# WORK ORDER
Pictures within the data are to be left out; everything else must be reproduced exactly.

# GIVEN MATERIAL
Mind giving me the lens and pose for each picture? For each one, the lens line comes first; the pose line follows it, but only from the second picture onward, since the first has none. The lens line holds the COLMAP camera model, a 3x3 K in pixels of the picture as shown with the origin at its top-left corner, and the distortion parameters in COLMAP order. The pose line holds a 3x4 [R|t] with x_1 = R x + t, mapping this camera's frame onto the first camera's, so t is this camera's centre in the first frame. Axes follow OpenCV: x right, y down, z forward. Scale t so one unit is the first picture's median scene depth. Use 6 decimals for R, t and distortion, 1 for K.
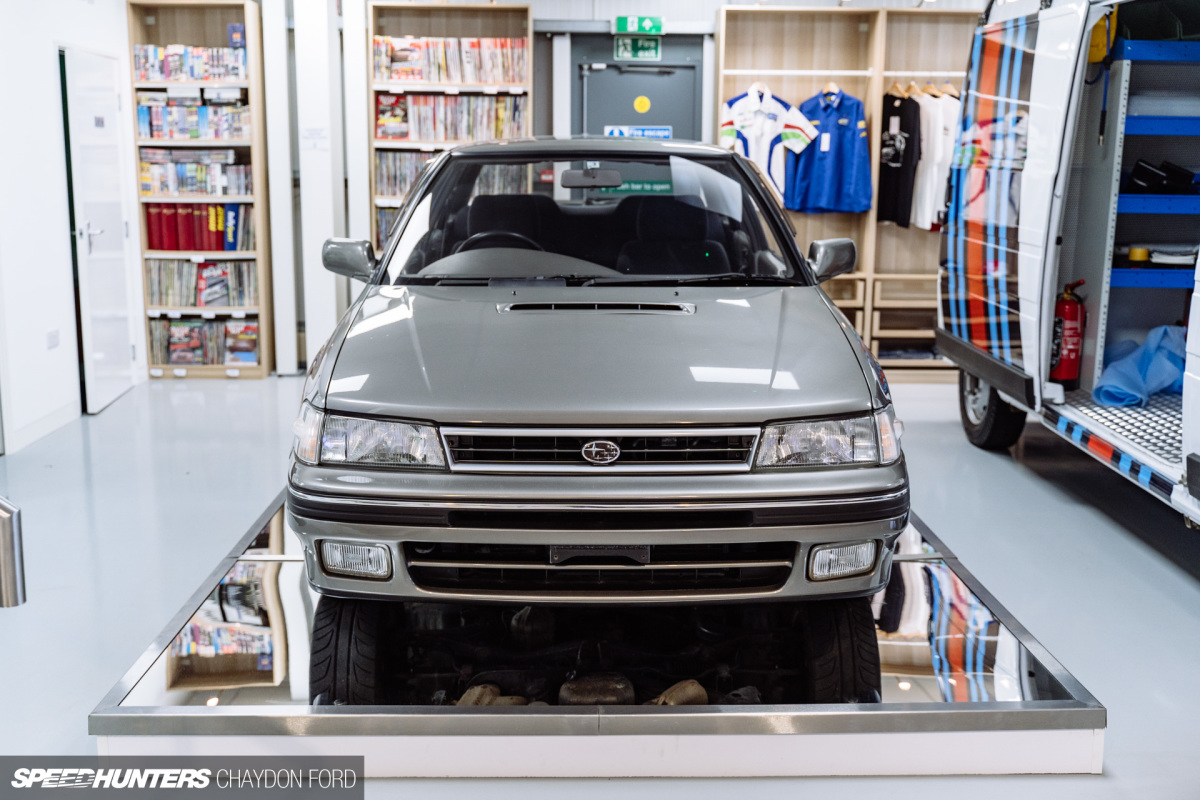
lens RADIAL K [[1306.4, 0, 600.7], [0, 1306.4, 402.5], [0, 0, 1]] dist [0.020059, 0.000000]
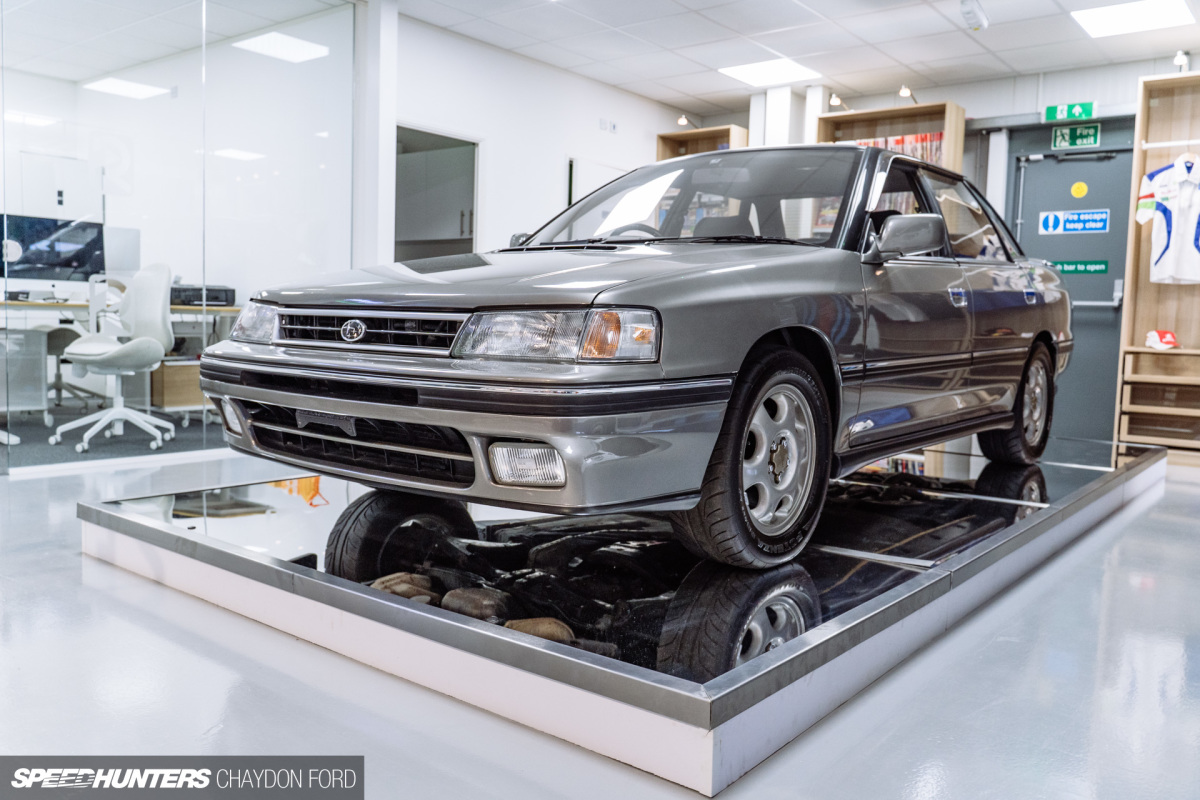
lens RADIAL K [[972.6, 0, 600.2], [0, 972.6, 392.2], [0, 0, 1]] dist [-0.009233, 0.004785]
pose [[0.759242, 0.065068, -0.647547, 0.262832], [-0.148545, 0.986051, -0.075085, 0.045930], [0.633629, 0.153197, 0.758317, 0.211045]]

# ANSWER BOX
Mind giving me the lens and pose for each picture? For each one, the lens line comes first; the pose line follows it, but only from the second picture onward, since the first has none. The lens line holds the COLMAP camera model, a 3x3 K in pixels of the picture as shown with the origin at its top-left corner, and the distortion parameters in COLMAP order. The pose line holds a 3x4 [R|t] with x_1 = R x + t, mapping this camera's frame onto the first camera's, so t is this camera's centre in the first frame. Axes follow OpenCV: x right, y down, z forward. Scale t so one unit is the first picture's median scene depth. Use 6 decimals for R, t and distortion, 1 for K.
lens RADIAL K [[1306.4, 0, 600.7], [0, 1306.4, 402.5], [0, 0, 1]] dist [0.020059, 0.000000]
lens RADIAL K [[972.6, 0, 600.2], [0, 972.6, 392.2], [0, 0, 1]] dist [-0.009233, 0.004785]
pose [[0.759242, 0.065068, -0.647547, 0.262832], [-0.148545, 0.986051, -0.075085, 0.045930], [0.633629, 0.153197, 0.758317, 0.211045]]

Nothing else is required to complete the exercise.